[Plain-text document sources]
· · · ·
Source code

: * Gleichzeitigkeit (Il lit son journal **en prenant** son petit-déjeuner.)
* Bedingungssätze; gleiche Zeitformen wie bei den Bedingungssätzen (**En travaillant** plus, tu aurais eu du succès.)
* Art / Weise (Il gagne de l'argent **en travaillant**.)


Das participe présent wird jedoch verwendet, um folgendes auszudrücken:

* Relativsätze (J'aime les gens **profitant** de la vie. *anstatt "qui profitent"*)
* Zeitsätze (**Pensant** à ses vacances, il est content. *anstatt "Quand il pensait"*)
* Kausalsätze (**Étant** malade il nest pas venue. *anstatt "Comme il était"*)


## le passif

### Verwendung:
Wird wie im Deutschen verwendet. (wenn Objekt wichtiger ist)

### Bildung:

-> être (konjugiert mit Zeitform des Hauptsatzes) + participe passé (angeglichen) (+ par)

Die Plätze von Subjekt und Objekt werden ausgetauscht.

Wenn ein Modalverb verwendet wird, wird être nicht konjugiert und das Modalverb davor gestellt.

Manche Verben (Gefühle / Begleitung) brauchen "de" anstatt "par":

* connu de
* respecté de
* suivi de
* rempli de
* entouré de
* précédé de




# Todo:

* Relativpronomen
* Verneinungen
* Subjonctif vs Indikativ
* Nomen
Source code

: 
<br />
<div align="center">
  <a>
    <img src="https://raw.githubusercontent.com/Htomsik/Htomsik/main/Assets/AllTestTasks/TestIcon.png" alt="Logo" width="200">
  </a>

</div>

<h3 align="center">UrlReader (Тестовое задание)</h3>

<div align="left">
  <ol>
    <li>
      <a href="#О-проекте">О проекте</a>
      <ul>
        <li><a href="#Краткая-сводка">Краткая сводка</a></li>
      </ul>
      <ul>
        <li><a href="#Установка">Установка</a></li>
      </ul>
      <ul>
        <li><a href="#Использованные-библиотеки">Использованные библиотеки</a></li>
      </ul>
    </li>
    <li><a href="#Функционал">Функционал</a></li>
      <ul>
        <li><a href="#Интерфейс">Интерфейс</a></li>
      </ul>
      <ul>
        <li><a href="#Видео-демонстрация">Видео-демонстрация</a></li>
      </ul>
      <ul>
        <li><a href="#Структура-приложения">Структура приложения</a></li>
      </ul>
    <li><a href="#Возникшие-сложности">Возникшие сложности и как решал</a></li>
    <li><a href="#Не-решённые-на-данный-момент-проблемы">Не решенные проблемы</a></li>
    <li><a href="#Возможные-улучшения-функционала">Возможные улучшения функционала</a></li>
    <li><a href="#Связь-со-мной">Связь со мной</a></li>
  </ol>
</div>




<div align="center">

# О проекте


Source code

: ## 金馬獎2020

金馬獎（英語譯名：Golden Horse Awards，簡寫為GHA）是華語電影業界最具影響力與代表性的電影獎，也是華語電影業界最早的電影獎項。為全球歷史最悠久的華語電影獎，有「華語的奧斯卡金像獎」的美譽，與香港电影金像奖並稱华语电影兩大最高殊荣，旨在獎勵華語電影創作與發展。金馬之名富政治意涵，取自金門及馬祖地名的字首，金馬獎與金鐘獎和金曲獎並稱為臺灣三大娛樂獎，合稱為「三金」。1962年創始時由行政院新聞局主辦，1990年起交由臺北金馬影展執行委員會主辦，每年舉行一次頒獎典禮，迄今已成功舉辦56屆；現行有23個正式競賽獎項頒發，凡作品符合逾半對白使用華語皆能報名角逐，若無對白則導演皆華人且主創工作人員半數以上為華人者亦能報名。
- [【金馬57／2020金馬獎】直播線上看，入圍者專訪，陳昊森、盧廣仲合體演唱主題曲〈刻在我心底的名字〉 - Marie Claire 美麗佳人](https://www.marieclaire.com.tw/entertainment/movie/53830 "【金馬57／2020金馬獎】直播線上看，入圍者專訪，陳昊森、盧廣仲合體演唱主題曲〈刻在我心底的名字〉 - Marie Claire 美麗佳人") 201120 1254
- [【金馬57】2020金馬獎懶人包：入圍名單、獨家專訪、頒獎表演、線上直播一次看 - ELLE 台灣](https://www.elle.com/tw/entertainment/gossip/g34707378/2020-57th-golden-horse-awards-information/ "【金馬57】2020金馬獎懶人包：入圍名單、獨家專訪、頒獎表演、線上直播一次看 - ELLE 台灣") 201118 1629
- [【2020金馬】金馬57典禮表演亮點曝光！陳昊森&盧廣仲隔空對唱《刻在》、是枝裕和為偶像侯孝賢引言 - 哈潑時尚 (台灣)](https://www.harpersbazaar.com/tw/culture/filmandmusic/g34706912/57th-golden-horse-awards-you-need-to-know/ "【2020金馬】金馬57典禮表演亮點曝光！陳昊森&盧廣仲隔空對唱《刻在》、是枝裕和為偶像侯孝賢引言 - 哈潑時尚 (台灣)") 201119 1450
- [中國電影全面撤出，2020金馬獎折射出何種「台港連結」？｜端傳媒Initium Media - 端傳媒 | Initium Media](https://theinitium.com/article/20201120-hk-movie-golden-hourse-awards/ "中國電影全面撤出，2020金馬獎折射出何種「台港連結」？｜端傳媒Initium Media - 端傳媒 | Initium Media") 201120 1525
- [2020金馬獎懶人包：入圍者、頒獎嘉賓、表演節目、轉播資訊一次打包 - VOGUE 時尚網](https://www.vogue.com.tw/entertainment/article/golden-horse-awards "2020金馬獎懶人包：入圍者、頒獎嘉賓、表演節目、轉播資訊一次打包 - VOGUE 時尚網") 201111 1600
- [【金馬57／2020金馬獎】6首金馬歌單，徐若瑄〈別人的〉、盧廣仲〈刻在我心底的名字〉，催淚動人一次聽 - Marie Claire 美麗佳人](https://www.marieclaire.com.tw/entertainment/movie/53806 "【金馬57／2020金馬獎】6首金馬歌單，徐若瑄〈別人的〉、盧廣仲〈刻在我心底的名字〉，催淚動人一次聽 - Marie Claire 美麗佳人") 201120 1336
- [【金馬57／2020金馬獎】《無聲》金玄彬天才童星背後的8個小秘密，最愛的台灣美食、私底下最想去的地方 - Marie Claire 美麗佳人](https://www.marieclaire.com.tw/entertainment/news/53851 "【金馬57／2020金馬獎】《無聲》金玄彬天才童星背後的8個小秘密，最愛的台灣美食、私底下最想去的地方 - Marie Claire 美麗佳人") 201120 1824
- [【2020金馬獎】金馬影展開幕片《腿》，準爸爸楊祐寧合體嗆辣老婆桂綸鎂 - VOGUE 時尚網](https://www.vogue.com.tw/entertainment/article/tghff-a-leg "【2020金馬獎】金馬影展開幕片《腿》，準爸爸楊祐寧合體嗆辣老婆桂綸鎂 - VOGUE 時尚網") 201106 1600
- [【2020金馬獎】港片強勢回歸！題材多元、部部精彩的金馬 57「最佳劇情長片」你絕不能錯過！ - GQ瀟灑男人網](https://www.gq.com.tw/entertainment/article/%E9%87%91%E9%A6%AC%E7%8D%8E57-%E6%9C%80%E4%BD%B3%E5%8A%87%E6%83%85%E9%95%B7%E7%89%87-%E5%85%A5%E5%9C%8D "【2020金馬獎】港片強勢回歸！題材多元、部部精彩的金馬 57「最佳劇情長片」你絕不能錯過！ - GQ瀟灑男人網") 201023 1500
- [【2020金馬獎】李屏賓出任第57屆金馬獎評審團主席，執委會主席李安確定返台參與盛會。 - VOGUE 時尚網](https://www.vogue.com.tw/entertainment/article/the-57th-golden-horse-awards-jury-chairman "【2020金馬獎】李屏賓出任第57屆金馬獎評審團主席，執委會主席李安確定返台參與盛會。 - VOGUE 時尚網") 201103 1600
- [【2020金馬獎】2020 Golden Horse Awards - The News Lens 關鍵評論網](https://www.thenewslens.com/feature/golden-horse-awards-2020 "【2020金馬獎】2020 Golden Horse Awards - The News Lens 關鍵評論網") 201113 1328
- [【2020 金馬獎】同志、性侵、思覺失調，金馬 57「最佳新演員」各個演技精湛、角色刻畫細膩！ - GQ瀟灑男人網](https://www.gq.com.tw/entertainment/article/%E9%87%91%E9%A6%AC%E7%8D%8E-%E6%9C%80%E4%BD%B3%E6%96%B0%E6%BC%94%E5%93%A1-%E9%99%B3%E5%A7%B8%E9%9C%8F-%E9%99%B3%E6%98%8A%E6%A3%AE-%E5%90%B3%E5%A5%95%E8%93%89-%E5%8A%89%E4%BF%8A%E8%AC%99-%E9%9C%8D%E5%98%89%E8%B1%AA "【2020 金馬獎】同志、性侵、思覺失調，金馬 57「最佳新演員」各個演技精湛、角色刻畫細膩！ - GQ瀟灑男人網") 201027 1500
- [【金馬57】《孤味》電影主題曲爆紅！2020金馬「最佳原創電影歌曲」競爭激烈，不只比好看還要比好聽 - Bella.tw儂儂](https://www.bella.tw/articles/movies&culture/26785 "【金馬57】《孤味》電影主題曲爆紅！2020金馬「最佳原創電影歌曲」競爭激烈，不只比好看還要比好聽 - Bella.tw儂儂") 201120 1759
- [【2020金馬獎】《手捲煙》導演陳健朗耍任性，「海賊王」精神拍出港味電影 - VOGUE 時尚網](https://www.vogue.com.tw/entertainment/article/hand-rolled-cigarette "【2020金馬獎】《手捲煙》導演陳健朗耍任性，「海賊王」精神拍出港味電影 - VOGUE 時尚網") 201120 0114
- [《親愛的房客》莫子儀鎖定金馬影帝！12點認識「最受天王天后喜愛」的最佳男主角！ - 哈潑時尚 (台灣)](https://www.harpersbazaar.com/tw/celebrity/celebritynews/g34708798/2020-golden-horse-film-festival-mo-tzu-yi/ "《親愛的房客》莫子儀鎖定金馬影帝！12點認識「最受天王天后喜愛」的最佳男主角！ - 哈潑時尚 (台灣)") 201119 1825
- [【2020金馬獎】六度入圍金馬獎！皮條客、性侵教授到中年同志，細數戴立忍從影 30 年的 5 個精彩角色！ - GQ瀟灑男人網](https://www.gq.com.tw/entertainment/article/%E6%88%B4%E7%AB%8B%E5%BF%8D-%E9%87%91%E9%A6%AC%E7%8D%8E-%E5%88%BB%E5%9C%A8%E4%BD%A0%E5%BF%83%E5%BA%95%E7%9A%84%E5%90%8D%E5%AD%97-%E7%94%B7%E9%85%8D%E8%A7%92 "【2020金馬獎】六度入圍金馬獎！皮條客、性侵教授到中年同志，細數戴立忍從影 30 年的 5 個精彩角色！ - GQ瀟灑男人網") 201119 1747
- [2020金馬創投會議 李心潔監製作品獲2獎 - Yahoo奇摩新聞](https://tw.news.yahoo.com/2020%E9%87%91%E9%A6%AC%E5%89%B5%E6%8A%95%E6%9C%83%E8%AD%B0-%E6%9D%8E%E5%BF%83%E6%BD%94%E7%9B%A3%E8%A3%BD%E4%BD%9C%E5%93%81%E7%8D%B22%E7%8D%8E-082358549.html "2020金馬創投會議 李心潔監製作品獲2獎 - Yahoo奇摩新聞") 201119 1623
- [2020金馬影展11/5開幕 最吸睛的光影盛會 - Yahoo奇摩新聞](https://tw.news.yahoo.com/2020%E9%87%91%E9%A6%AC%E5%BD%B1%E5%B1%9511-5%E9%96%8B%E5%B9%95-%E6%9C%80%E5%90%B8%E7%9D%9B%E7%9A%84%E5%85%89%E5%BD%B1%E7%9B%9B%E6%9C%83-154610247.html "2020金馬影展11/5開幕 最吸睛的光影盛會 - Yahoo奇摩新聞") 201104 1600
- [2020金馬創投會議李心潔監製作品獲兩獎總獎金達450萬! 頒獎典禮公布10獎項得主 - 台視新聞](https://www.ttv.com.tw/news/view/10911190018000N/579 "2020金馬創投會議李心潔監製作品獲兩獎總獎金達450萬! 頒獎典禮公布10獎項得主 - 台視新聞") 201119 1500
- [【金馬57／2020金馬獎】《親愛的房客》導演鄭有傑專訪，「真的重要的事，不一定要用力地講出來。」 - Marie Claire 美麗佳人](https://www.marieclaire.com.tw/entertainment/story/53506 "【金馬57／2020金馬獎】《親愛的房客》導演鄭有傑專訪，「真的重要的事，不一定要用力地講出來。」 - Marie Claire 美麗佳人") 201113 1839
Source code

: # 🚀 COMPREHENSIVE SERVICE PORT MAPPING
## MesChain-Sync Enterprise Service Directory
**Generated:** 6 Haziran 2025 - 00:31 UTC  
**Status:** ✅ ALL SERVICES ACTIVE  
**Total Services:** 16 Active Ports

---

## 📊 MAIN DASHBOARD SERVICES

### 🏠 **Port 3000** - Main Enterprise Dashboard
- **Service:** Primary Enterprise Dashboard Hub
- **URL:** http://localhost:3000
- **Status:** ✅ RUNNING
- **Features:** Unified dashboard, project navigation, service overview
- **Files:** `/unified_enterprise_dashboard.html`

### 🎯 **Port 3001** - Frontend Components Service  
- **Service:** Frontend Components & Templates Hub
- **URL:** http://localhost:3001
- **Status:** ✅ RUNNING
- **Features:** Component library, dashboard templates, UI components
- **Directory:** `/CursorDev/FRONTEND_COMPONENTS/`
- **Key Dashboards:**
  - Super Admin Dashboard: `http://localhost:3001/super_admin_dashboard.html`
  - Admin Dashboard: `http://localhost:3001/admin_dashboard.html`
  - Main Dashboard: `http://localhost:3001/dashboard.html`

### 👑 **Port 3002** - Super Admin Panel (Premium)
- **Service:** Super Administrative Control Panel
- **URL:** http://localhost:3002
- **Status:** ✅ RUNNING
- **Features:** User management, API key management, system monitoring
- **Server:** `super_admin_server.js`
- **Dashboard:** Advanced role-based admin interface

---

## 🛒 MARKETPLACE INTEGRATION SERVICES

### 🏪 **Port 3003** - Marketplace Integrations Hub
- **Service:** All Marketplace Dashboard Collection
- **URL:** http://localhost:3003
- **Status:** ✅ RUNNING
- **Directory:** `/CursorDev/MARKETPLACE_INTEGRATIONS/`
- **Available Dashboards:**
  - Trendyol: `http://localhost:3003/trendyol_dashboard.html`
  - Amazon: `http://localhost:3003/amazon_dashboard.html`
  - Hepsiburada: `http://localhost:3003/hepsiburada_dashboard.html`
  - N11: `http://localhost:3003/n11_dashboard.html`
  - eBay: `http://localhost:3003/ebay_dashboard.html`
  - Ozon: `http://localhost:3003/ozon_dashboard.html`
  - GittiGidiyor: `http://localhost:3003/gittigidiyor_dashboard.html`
· · · ·
Write out the records word for word, from their first line up to and including the line that contains "Das participe présent".

Source code

: * Gleichzeitigkeit (Il lit son journal **en prenant** son petit-déjeuner.)
* Bedingungssätze; gleiche Zeitformen wie bei den Bedingungssätzen (**En travaillant** plus, tu aurais eu du succès.)
* Art / Weise (Il gagne de l'argent **en travaillant**.)


Das participe présent wird jedoch verwendet, um folgendes auszudrücken:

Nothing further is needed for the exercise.